Before we get into the details of Monster’s new in-canal earphones, Beats Tour by Dr. Dre ($150), we need to briefly express a concern: as much as we love — seriously love — Dr. Dre’s music, there’s something a little troubling about buying special earphones to match the sound intended by a specific person. Do it once, and then other musicians might expect the same; some bands might record their music to sound bad in popular or competing earphones, just to drive sales to their own. If this happened, the result would be pandemonium, just as bad as having to buy special artist-specific MP3 players or download unique audio codecs just for given producers. The world is certainly a much better place without having to change earphones every time we change songs.
Having mentioned that possibility, however, the reality is that there are already hundreds of different earphones out there, and they rarely sound exactly the same. Smart companies know how to choose and then balance the miniature speakers inside to deliver sound that either appeals to the masses or to specific niches; others just toss components inside and cross their fingers that people will like them. That’s why we don’t hold anything against Monster for its choice to work with Dr. Dre, whose skills as a rapper and producer have deservedly received Grammy awards—the man has been making superb music for 25 years, under his own name and with others, including huge hip-hop acts such as Dre’s N.W.A.
and solo artists Eminem and 50 Cent.
It’s therefore no surprise that Beats Tour is pitched as well-suited to “hip hop, rock, and R&B,” with especially powerful, distortion-free bass. A note from Dr. Dre on the back of Tour’s box says that the new canalphones will let you hear music the way artists and Dre hear it: with the “bass, the detail, the dynamics” found in his studio. And Monster has come up with a novel-looking design, too.

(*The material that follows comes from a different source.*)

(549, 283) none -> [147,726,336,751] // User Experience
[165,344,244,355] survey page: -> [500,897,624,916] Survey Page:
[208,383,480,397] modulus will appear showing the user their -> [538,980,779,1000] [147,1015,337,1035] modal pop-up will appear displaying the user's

Most interestingly, Beats Tour features a red, tangle-free flat cable design that actually works: we’ve wrapped and unwrapped these earphones multiple times along with others we’ve been testing, and while we’ve had to untangle the others, Tour has been effortless from a cord standpoint every time. Monster has also come up with distinctive black earplugs that have the “b” logo on their flat outer surfaces, plus a kit with five sets of replaceable silicone eartips, and a semi-hard, zippered “b” carrying case. While we’re not fond of the color of the cords, we do like just about everything else about Monster’s kit; it’s a little new, a little familiar, and definitely distinctive.
The only major problem with the design of Beats Tour is that the earphones themselves are the wrong shape, and by “wrong,” we mean that these single-driver earpieces are roughly as large as any triple-driver design we’ve tested, yet they don’t fit as well. We tried the included eartips. Then we received not just one, but two sets of replacement eartips from Monster, which said that the new tips were softer and more likely to provide a better seal.
Having tested more than a hundred different pairs of canalphones, many of which we’ve reviewed here, our feeling is that the problem with Beats Tour isn’t so much the rubber tips as the hard plastic housings of the earphones; their angles and lengths just don’t lend themselves to fitting as universally as smaller earphones we’ve tested. Monster’s new rubber tips may help you get a better seal, but they don’t stop the earphones from feeling intrusive in your canals, or in our case, unintentionally serving as wax cleaners. Every time Tour’s triple-flanges came out of our ears, they were turned inside out, and seemed to have scrubbed out our ear canals.
If you can get a good seal with the tips, which we did when using the larger triple flanges, you’ll hear what Dr. Dre wanted you to hear: bass. Connected to an iPod or iPhone, Beats Tour really brings out the low end in music, giving any song with a strong beat the ability to draw you in to its center, while making mids and mid-highs pop. On recent Dre-produced songs, such as 50 Cent’s classic In Da Club, the low beat pulses with the familiarity and resonance of your heart; in Outta Control (Remix), you can hear bass notes swell gently upward in strength without becoming dull thuds. Similarly, classics such as N.W.A.‘s 100 Miles and Runnin’ play with low-end energy matching Dre’s and Easy-E’s fast, angry vocals; the same bass-heavy balance also shapes off-genre songs such as Paul McCartney’s, making them even more clubby than they began.
Is this novel? No. Extra bass is perhaps the most common skewed sound signature used by headphone makers, and there are many other canalphones—Radius’s $40 Atomic Bass, as an inexpensive example—with similar sonic characteristics.